Quando falo que é preciso investir em pesquisa básica experimental, muita gente rola os olhos. Mas, em 2023, um único produto farmacêutico fez com que o mundo – e as bolsas de valores – focassem sua atenção na Dinamarca: a semaglutida, droga desenvolvida para tratar diabéticos, explodiu em vendas mundiais por seu principal efeito colateral ser a diminuição do apetite. Em um mundo em que 35% das pessoas são obesas, isso vale ouro.
De todas as grandes epidemias, talvez a obesidade seja a mais nefasta. Por milênios a natureza selecionou humanos mais inteligentes, que produziriam seu próprio alimento ao invés de percorrer longas distâncias para encontrá-lo. E, em seguida, inventariam máquinas para plantar, colher, produzir e transportar os alimentos produzidos. A massa corporal dos humanos aumentou proporcionalmente ao consumo de energia maior do que o gasto.

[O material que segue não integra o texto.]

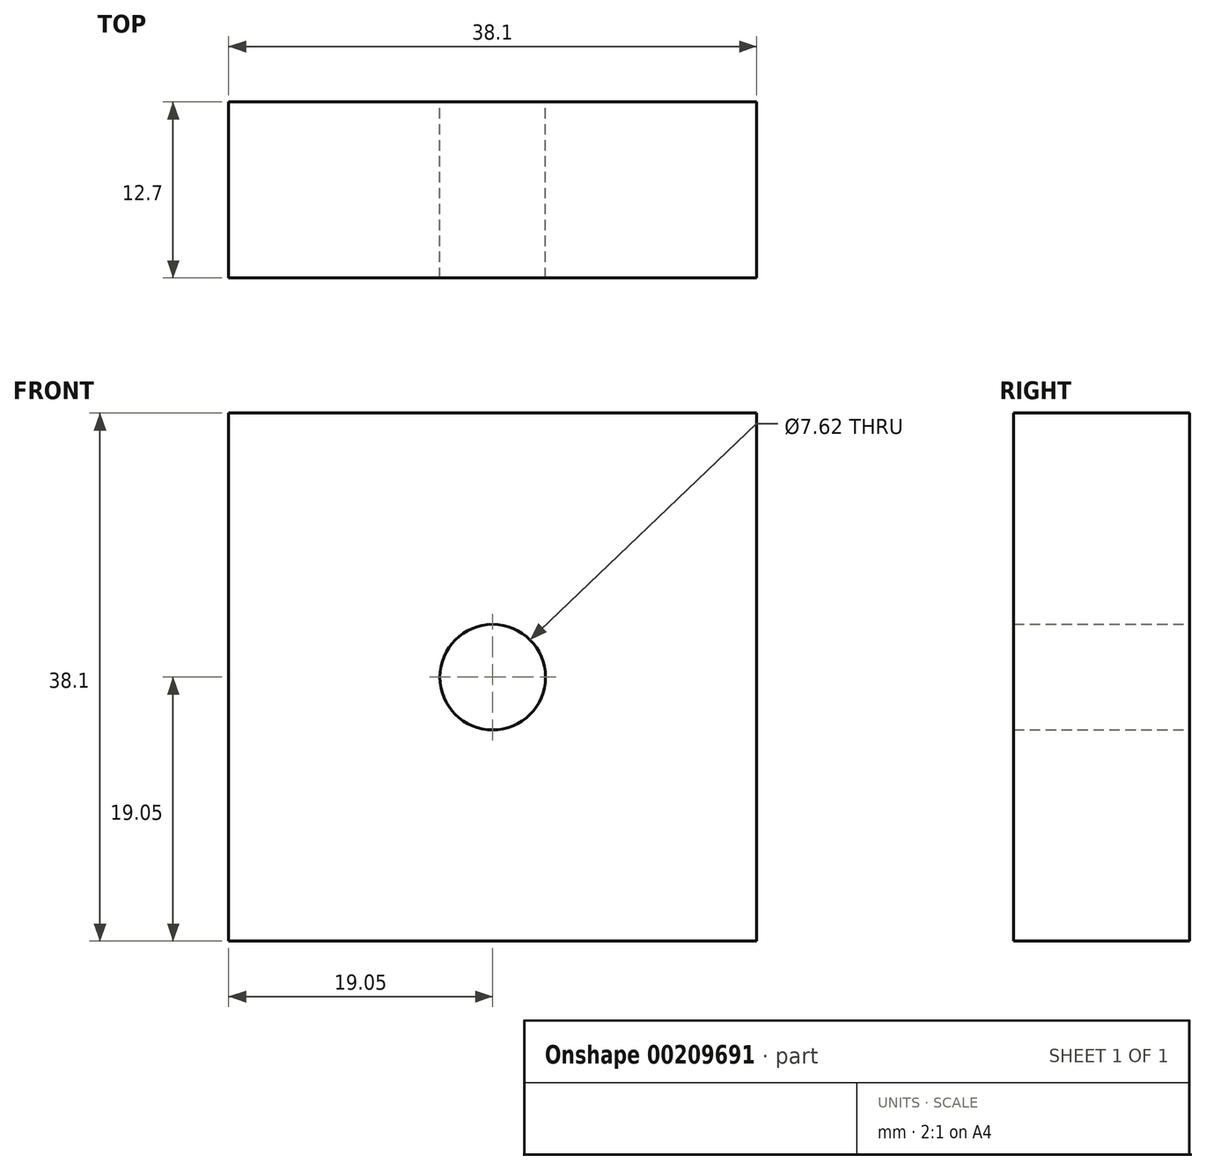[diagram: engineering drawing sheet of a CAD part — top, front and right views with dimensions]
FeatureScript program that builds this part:
annotation { "Feature Type Name" : "Feature", "Feature Type Description" : "" }
export const myFeature = defineFeature(function(context is Context, id is Id, definition is map)
    precondition{}
    {
        {
            var Q0;
            Q0=qCreatedBy(makeId("Front.planeOp"),FACE);
            var sketch = newSketch(context, id + "F0", { "sketchPlane" : qUnion([Q0])});
            skLineSegment(sketch, "E0.bottom", {"start": v(19.05, 19.05) * mm, "end": v(-19.05, 19.05) * mm});
            skLineSegment(sketch, "E0.top", {"start": v(19.05, -19.05) * mm, "end": v(-19.05, -19.05) * mm});
            skLineSegment(sketch, "E0.left", {"start": v(19.05, 19.05) * mm, "end": v(19.05, -19.05) * mm});
            skLineSegment(sketch, "E0.right", {"start": v(-19.05, 19.05) * mm, "end": v(-19.05, -19.05) * mm});
            skPoint(sketch, "E0.middle", {"position": v(0, 0) * mm});
            skCircle(sketch, "E1", {"center": v(0, 0) * mm, "radius": 3.81 * mm});
            skSolve(sketch);
        }
        {
            var Q0;
            Q0 = qSketchRegion(id + "F0", true);
            extrude(context, id + "F1", {"entities" : qUnion([Q0]), "depth" : 12.7 * mm});
        }
    });
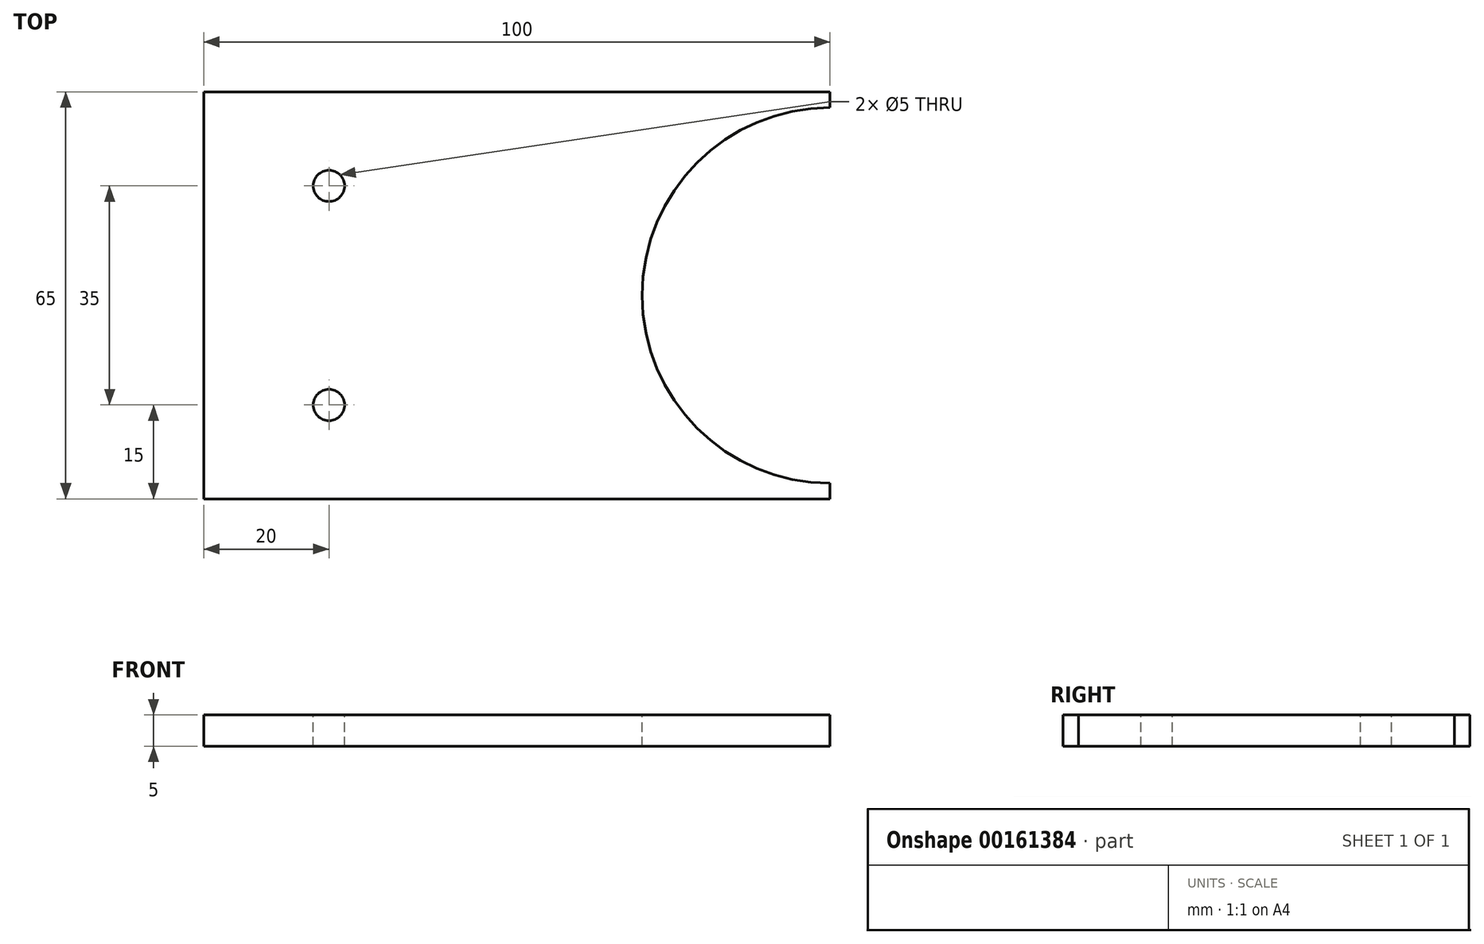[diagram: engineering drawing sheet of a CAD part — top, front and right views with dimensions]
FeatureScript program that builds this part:
annotation { "Feature Type Name" : "Feature", "Feature Type Description" : "" }
export const myFeature = defineFeature(function(context is Context, id is Id, definition is map)
    precondition{}
    {
        {
            var Q0;
            Q0=qCreatedBy(makeId("Top.planeOp"),FACE);
            var sketch = newSketch(context, id + "F4", { "sketchPlane" : qUnion([Q0])});
            skLineSegment(sketch, "E0.bottom", {"start": v(50, 32.5) * mm, "end": v(-50, 32.5) * mm});
            skLineSegment(sketch, "E0.top", {"start": v(50, -32.5) * mm, "end": v(-50, -32.5) * mm});
            skLineSegment(sketch, "E0.left", {"start": v(50, 32.5) * mm, "end": v(50, -32.5) * mm});
            skLineSegment(sketch, "E0.right", {"start": v(-50, 32.5) * mm, "end": v(-50, -32.5) * mm});
            skPoint(sketch, "E0.middle", {"position": v(0, 0) * mm});
            skSolve(sketch);
        }
        {
            var Q0;
            Q0 = qSketchRegion(id + "F4", true);
            extrude(context, id + "F0", {"entities" : qUnion([Q0]), "depth" : 5 * mm});
        }
        {
            var Q0;
            Q0=makeQuery(id+"F0.opExtrude","CAP_FACE",FACE,{"disambiguationData":[OSD([sQuery(id+"F4.wireOp",EDGE,"E0.bottom"),sQuery(id+"F4.wireOp",EDGE,"E0.top"),sQuery(id+"F4.wireOp",EDGE,"E0.left"),sQuery(id+"F4.wireOp",EDGE,"E0.right")])],"isStart":false});
            var sketch = newSketch(context, id + "F1", { "sketchPlane" : qUnion([Q0])});
            skCircle(sketch, "E1", {"center": v(50, 0) * mm, "radius": 30 * mm});
            skSolve(sketch);
        }
        {
            var Q0;
            {var subQ0=sQuery(id+"F1.wireOp",EDGE,"E1");var subQ1=makeQuery(id+"F0.opExtrude","CAP_EDGE",EDGE,{"disambiguationData":[OSD([sQuery(id+"F4.wireOp",EDGE,"E0.left")])],"isStart":false});var subQ2=makeQuery(id+"F1.imprint","INTERSECT",VERTEX,{"disambiguationData":[OD(0.0)],"derivedFrom":[subQ1,subQ0]});Q0=makeQuery(id+"F1.imprint","IMPRINT",FACE,{"disambiguationData":[TD([[makeQuery(id+"F1.imprint","IMPRINT",EDGE,{"disambiguationData":[TD([[subQ2,1.0]])],"derivedFrom":subQ0}),1.0]])]});}
            var Q1;
            {var subQ0=sQuery(id+"F1.wireOp",EDGE,"E1");var subQ1=makeQuery(id+"F0.opExtrude","CAP_EDGE",EDGE,{"disambiguationData":[OSD([sQuery(id+"F4.wireOp",EDGE,"E0.left")])],"isStart":false});var subQ2=makeQuery(id+"F1.imprint","INTERSECT",VERTEX,{"disambiguationData":[OD(0.0)],"derivedFrom":[subQ1,subQ0]});Q1=makeQuery(id+"F1.imprint","IMPRINT",FACE,{"disambiguationData":[TD([[makeQuery(id+"F1.imprint","IMPRINT",EDGE,{"disambiguationData":[TD([[subQ2,-1.0]])],"derivedFrom":subQ0}),1.0]])]});}
            extrude(context, id + "F2", {"entities" : qUnion([Q0, Q1]), "operationType" : NewBodyOperationType.REMOVE, "endBound" : BoundingType.THROUGH_ALL, "oppositeDirection" : true, "depth" : 25 * mm});
        }
        {
            var Q0;
            Q0=makeQuery(id+"F0.opExtrude","CAP_FACE",FACE,{"disambiguationData":[OSD([sQuery(id+"F4.wireOp",EDGE,"E0.bottom"),sQuery(id+"F4.wireOp",EDGE,"E0.top"),sQuery(id+"F4.wireOp",EDGE,"E0.left"),sQuery(id+"F4.wireOp",EDGE,"E0.right")])],"isStart":false});
            var sketch = newSketch(context, id + "F3", { "sketchPlane" : qUnion([Q0])});
            skPoint(sketch, "E2", {"position": v(-30, -17.5) * mm});
            skPoint(sketch, "E3", {"position": v(-30, 17.5) * mm});
            skSolve(sketch);
        }
        {
            var Q0;
            Q0=sQuery(id+"F3.wireOp",VERTEX,"E3");
            var Q1;
            Q1=sQuery(id+"F3.wireOp",VERTEX,"E2");
            var Q2;
            Q2=makeQuery(id+"F0.opExtrude","SWEPT_BODY",BODY,{"disambiguationData":[OSD([sQuery(id+"F4.wireOp",EDGE,"E0.bottom"),sQuery(id+"F4.wireOp",EDGE,"E0.top"),sQuery(id+"F4.wireOp",EDGE,"E0.left"),sQuery(id+"F4.wireOp",EDGE,"E0.right")])]});
            hole(context, id + "F5", {"style" : HoleStyle.SIMPLE, "endStyle" : HoleEndStyle.THROUGH, "standardTappedOrClearance" : lookupTablePath({ "standard" : "ISO", "size" : "M6" }), "standardBlindInLast" : lookupTablePath({ "standard" : "ISO", "size" : "M6" }), "holeDiameter" : 5 * mm, "locations" : qUnion([Q0, Q1]), "scope" : qUnion([Q2]), "isTappedThrough" : true});
        }
    });
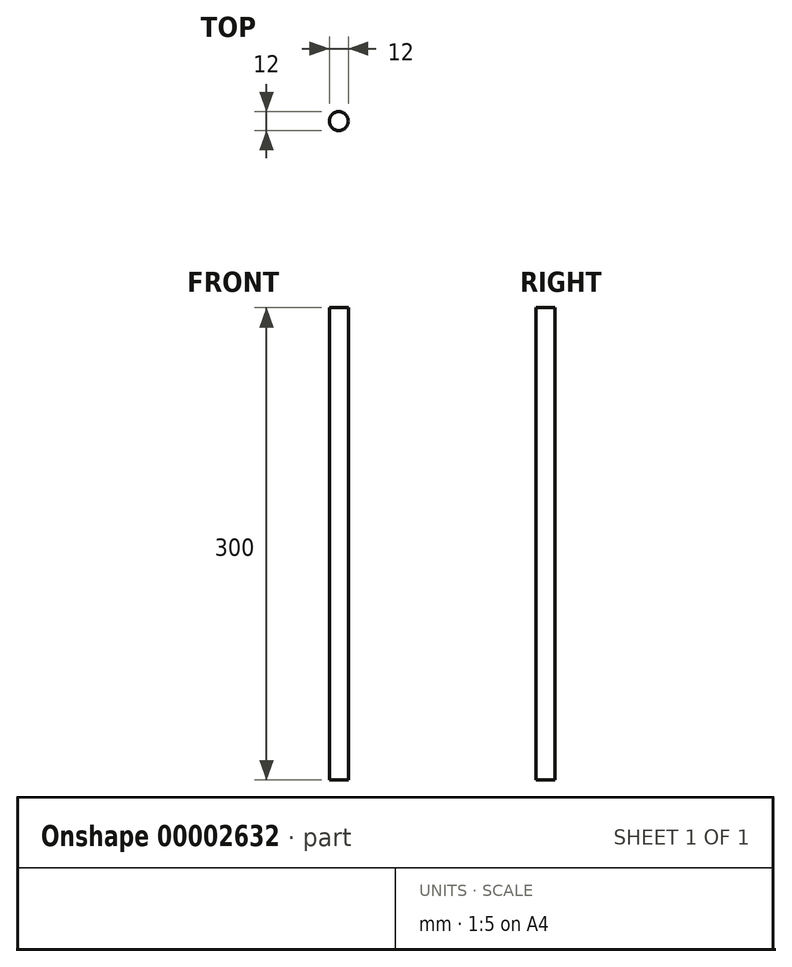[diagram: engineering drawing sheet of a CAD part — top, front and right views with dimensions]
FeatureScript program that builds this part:
annotation { "Feature Type Name" : "Feature", "Feature Type Description" : "" }
export const myFeature = defineFeature(function(context is Context, id is Id, definition is map)
    precondition{}
    {
        {
            var Q0;
            Q0=qCreatedBy(makeId("Top.planeOp"),FACE);
            var sketch = newSketch(context, id + "F0", { "sketchPlane" : qUnion([Q0])});
            skCircle(sketch, "E0", {"center": v(-46.64, -17.91) * mm, "radius": 6 * mm});
            skSolve(sketch);
        }
        {
            var Q0;
            Q0=makeQuery(id+"F0.imprint","IMPRINT",FACE,{"disambiguationData":[TD([[makeQuery(id+"F0.imprint","IMPRINT",EDGE,{"derivedFrom":sQuery(id+"F0.wireOp",EDGE,"E0")}),1.0]])]});
            extrude(context, id + "F1", {"entities" : qUnion([Q0]), "depth" : 300 * mm});
        }
    });
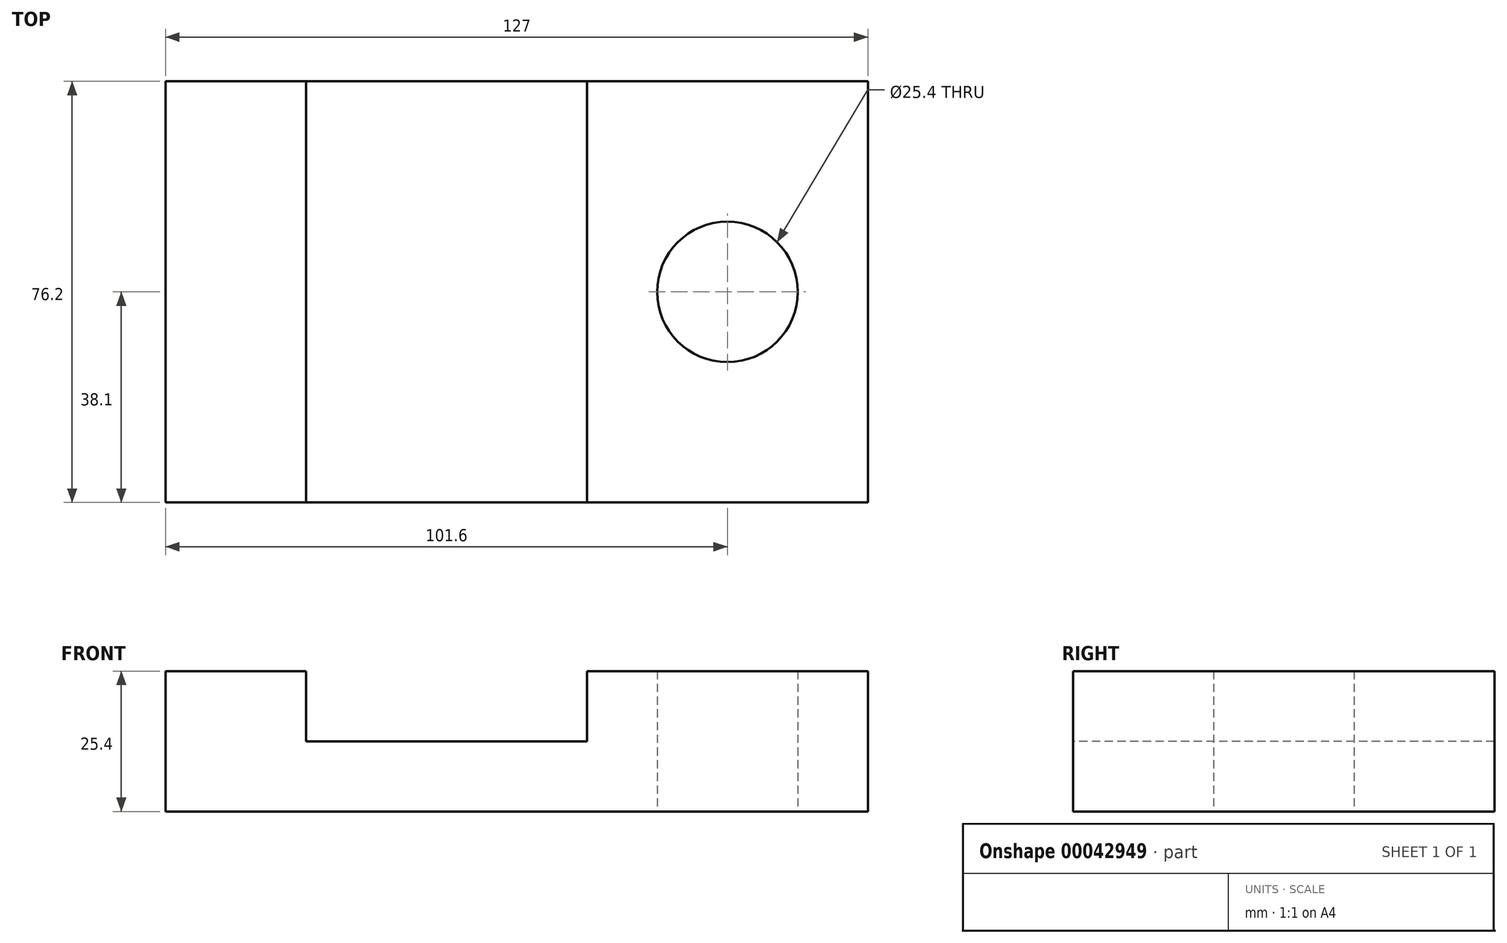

Mas consumir alimentos, exatamente por ser tão importante para a vida, tem um efeito neurológico potente de recompensa. O estresse diário clama por esse “prêmio” hormonal, levando muitos a um maior consumo, embora, paradoxalmente a cultura vigente discrimine as pessoas que engordam. E de carona com a obesidade vem a doença cardíaca e o câncer.
As primeiras drogas que diminuíam o apetite eram principalmente anfetaminas, com efeitos obviamente catastróficos não apenas no cérebro, mas também no fígado e no coração. A semaglutida vem de pesquisas em peixes que o endocrinologista Joel Habener pegava no porto de Boston nos anos 1980. Em seu laboratório, no Massachussets General Hospital, foi clonado o gene que codifica o hormônio glucagon – que, junto à insulina, regula a disponibilidade de glicose no sangue. Junto havia outra sequência que codificava um peptídeo que ficaria conhecido como GLP-1. Esse novo hormônio auxiliava na liberação de insulina, como mostrado em outro artigo de 1987 incluindo os jovens Svetlana Mosjov e David Druckner. Poderia, portanto, ser um tratamento para diabetes, o que foi confirmado em humanos.
Nos anos 1990, estudos em ratos mostraram que o GLP-1 diminuía o apetite – sugerindo potencial para tratar obesidade. Diferentes drogas foram testadas como análogas do GLP-1, mas foi o Ozempic, da empresa dinamarquesa Novo Nordisk, que incendiou o mercado por seu efeito na perda de peso. Mais importante: um estudo de 2023, no New England Journal of Medicine, mostrou que nos pacientes tratados o risco de ataques cardíacos e derrames foi 20% menor.
O que é meio óbvio, porque reduz a obesidade e, portanto, seus efeitos. Mesmo para os entusiastas, precisa ficar claro: mais de 50% do peso pode retornar quando se interrompe o tratamento; e há efeitos colaterais que podem incluir constipação e mesmo pancreatite. E, enquanto seguem as pesquisas para novas formas de GLP-1, não dá para deixar de pensar quantas soluções para problemas importantes estão esperando que mais pessoas invistam em ciência.
O mercado de GLP-1 é hoje maior do que o PIB da Dinamarca. Quem enriquece com a bolsa poderia pensar, nesta época de balanço, em devolver ao menos um pouco para o mundo – e melhorar a vida de todos, junto com a sua própria.